#### [What the task asks]
Work out how many lines below contain the word "Radial", then give that number alone.

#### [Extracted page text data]

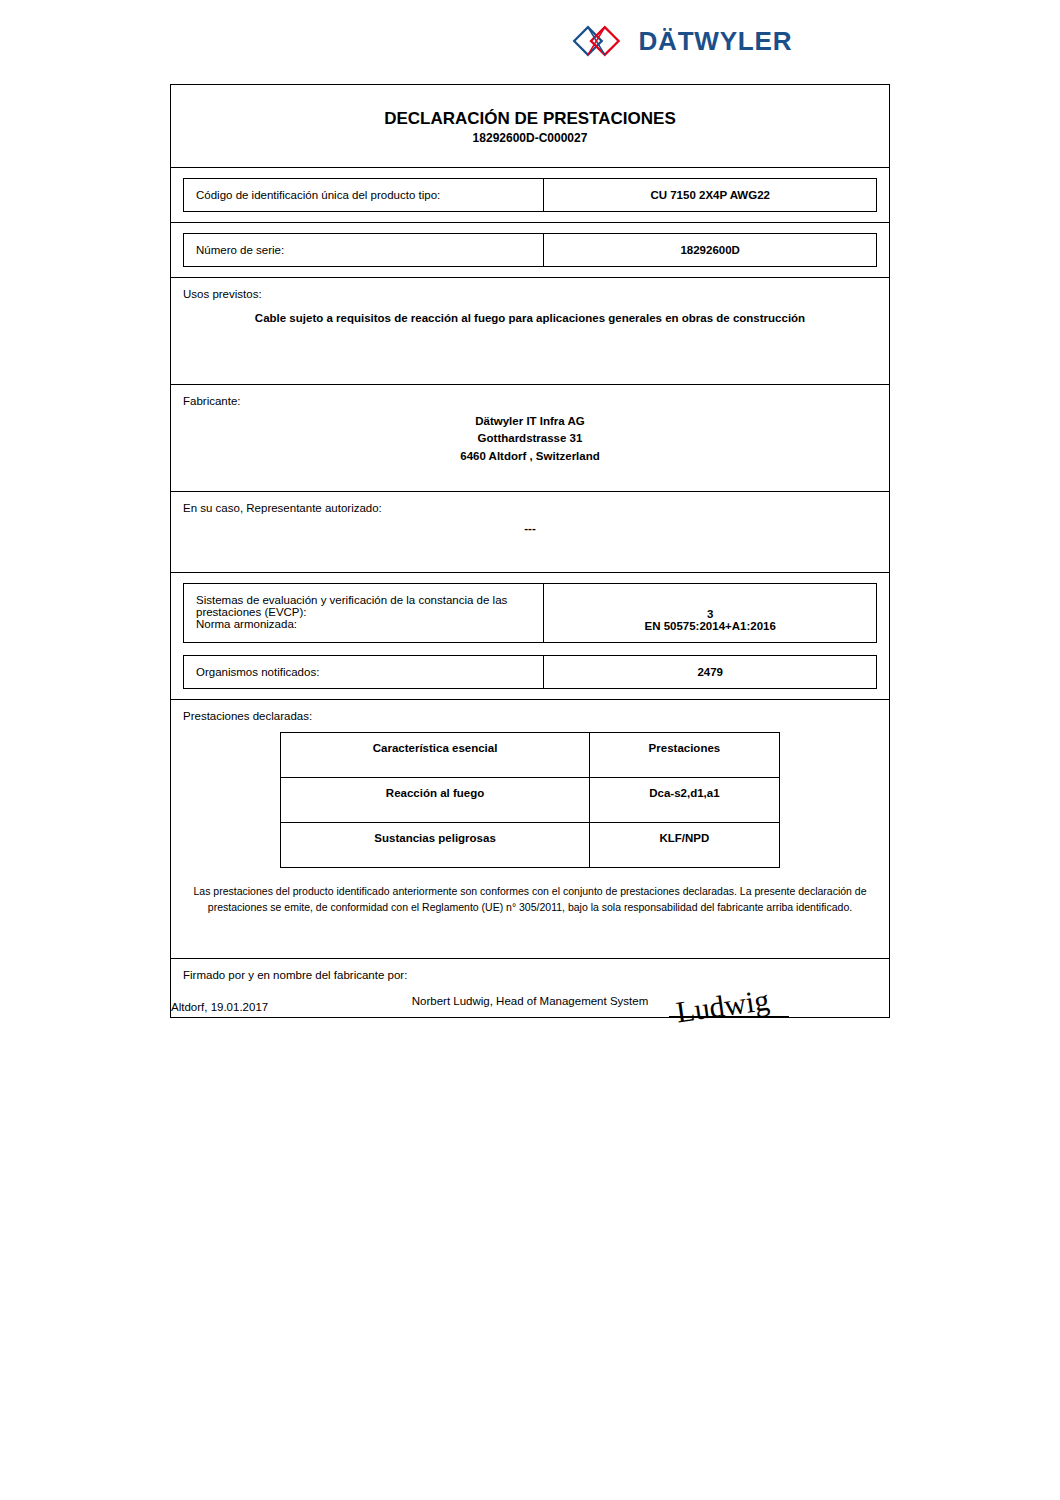DÄTWYLER
| DECLARACIÓN DE PRESTACIONES 18292600D-C000027 |
| / Código de identificación única del producto tipo: / CU 7150 2X4P AWG22 / |
| / Número de serie: / 18292600D / |
| Usos previstos: Cable sujeto a requisitos de reacción al fuego para aplicaciones generales en obras de construcción |
| Fabricante: Dätwyler IT Infra AG Gotthardstrasse 31 6460 Altdorf , Switzerland |
| En su caso, Representante autorizado: --- |
| / Sistemas de evaluación y verificación de la constancia de las prestaciones (EVCP): Norma armonizada: / 3 EN 50575:2014+A1:2016 / / Organismos notificados: / 2479 / |
| Prestaciones declaradas: / Característica esencial / Prestaciones / / Reacción al fuego / Dca-s2,d1,a1 / / Sustancias peligrosas / KLF/NPD / Las prestaciones del producto identificado anteriormente son conformes con el conjunto de prestaciones declaradas. La presente declaración de prestaciones se emite, de conformidad con el Reglamento (UE) n° 305/2011, bajo la sola responsabilidad del fabricante arriba identificado. |
| Firmado por y en nombre del fabricante por: Norbert Ludwig, Head of Management System Altdorf, 19.01.2017 Ludwig |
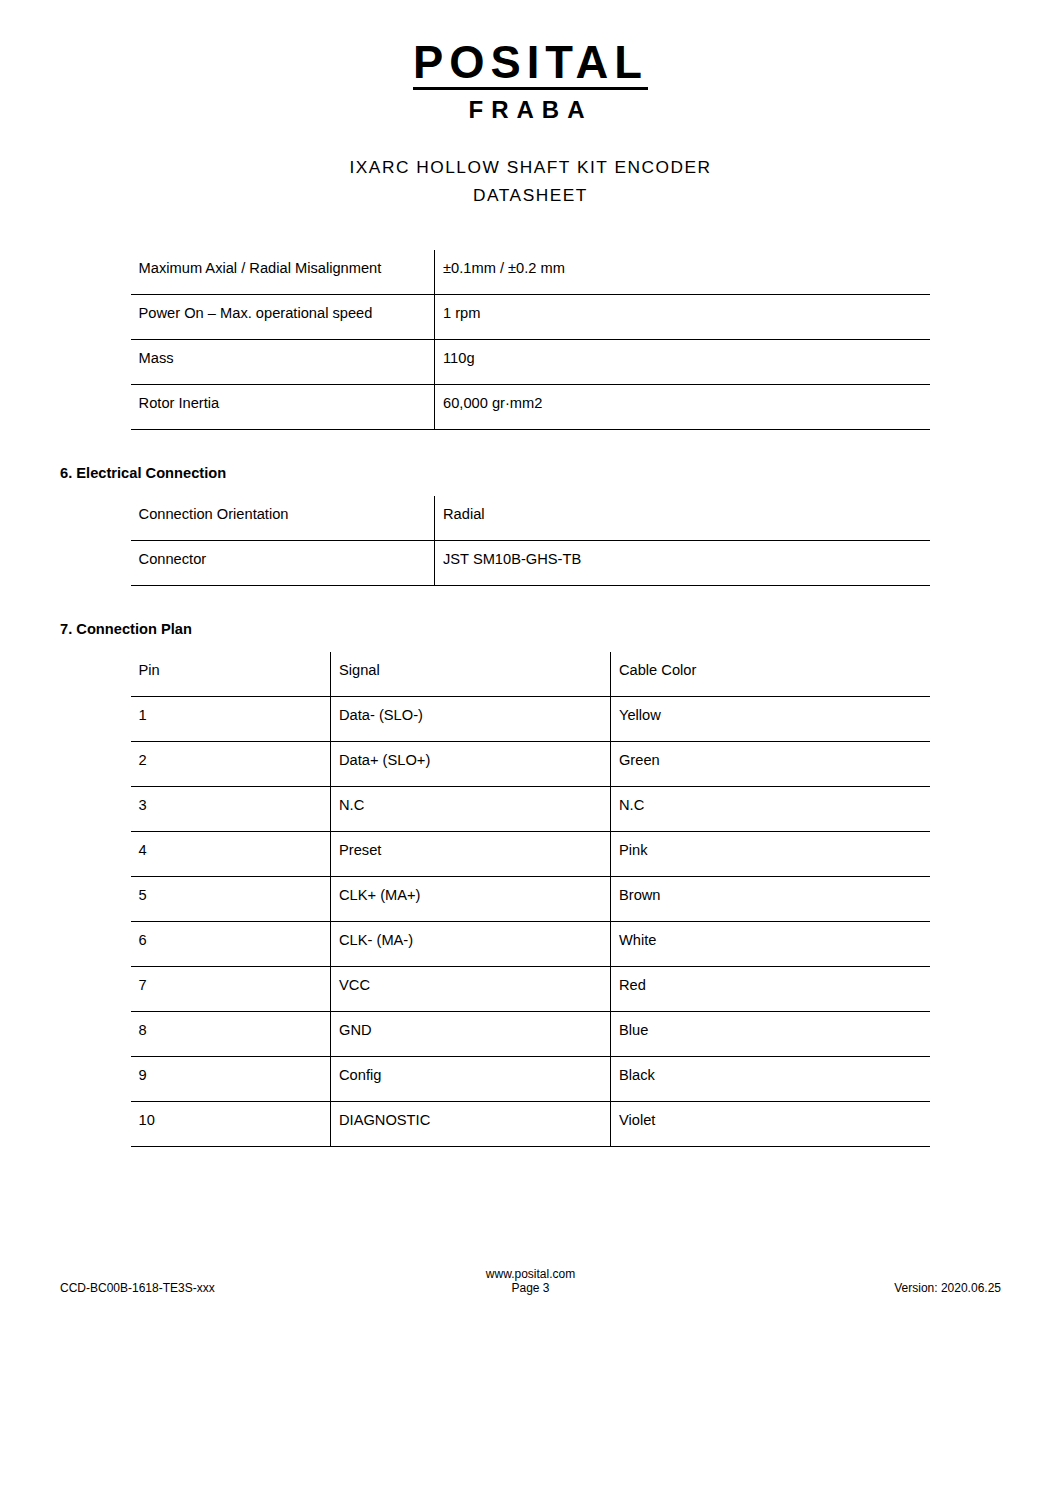POSITAL
FRABA
IXARC HOLLOW SHAFT KIT ENCODER
DATASHEET
| Maximum Axial / Radial Misalignment | ±0.1mm / ±0.2 mm |
| Power On – Max. operational speed | 1 rpm |
| Mass | 110g |
| Rotor Inertia | 60,000 gr·mm2 |
6. Electrical Connection
| Connection Orientation | Radial |
| Connector | JST SM10B-GHS-TB |
7. Connection Plan
| Pin | Signal | Cable Color |
| 1 | Data- (SLO-) | Yellow |
| 2 | Data+ (SLO+) | Green |
| 3 | N.C | N.C |
| 4 | Preset | Pink |
| 5 | CLK+ (MA+) | Brown |
| 6 | CLK- (MA-) | White |
| 7 | VCC | Red |
| 8 | GND | Blue |
| 9 | Config | Black |
| 10 | DIAGNOSTIC | Violet |
CCD-BC00B-1618-TE3S-xxx www.posital.com
Page 3 Version: 2020.06.25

#### [Answer box]
2